* [DATA FOR THIS EXERCISE]
++++++++
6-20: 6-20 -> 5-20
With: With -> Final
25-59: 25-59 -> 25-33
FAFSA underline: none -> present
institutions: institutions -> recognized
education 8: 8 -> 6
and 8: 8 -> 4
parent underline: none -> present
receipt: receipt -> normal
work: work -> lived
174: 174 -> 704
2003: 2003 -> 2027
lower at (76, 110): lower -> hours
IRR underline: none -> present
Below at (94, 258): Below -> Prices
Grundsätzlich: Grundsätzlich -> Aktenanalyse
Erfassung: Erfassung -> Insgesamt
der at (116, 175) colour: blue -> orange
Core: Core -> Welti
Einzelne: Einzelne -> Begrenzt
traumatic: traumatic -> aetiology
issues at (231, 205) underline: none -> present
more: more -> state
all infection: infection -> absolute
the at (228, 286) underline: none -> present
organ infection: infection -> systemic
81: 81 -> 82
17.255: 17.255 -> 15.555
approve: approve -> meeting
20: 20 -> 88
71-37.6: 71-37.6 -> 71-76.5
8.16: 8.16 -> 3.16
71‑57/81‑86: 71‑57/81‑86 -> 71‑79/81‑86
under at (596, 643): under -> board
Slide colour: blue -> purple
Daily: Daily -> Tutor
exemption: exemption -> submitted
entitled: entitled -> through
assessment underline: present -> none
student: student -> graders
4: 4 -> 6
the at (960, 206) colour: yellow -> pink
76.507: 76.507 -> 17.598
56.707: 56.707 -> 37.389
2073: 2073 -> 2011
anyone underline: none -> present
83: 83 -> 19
++++++++
* [TASK DIRECTIONS] Lay out every line of the listing above as a Markdown table with the columns "No." and "Line", numbering the rows in order and leaving out blank lines.

* [TASK OUTPUT]
| No. | Line |
|---|---|
| 1 | 6-20: 6-20 -> 5-20 |
| 2 | With: With -> Final |
| 3 | 25-59: 25-59 -> 25-33 |
| 4 | FAFSA underline: none -> present |
| 5 | institutions: institutions -> recognized |
| 6 | education 8: 8 -> 6 |
| 7 | and 8: 8 -> 4 |
| 8 | parent underline: none -> present |
| 9 | receipt: receipt -> normal |
| 10 | work: work -> lived |
| 11 | 174: 174 -> 704 |
| 12 | 2003: 2003 -> 2027 |
| 13 | lower at (76, 110): lower -> hours |
| 14 | IRR underline: none -> present |
| 15 | Below at (94, 258): Below -> Prices |
| 16 | Grundsätzlich: Grundsätzlich -> Aktenanalyse |
| 17 | Erfassung: Erfassung -> Insgesamt |
| 18 | der at (116, 175) colour: blue -> orange |
| 19 | Core: Core -> Welti |
| 20 | Einzelne: Einzelne -> Begrenzt |
| 21 | traumatic: traumatic -> aetiology |
| 22 | issues at (231, 205) underline: none -> present |
| 23 | more: more -> state |
| 24 | all infection: infection -> absolute |
| 25 | the at (228, 286) underline: none -> present |
| 26 | organ infection: infection -> systemic |
| 27 | 81: 81 -> 82 |
| 28 | 17.255: 17.255 -> 15.555 |
| 29 | approve: approve -> meeting |
| 30 | 20: 20 -> 88 |
| 31 | 71-37.6: 71-37.6 -> 71-76.5 |
| 32 | 8.16: 8.16 -> 3.16 |
| 33 | 71‑57/81‑86: 71‑57/81‑86 -> 71‑79/81‑86 |
| 34 | under at (596, 643): under -> board |
| 35 | Slide colour: blue -> purple |
| 36 | Daily: Daily -> Tutor |
| 37 | exemption: exemption -> submitted |
| 38 | entitled: entitled -> through |
| 39 | assessment underline: present -> none |
| 40 | student: student -> graders |
| 41 | 4: 4 -> 6 |
| 42 | the at (960, 206) colour: yellow -> pink |
| 43 | 76.507: 76.507 -> 17.598 |
| 44 | 56.707: 56.707 -> 37.389 |
| 45 | 2073: 2073 -> 2011 |
| 46 | anyone underline: none -> present |
| 47 | 83: 83 -> 19 |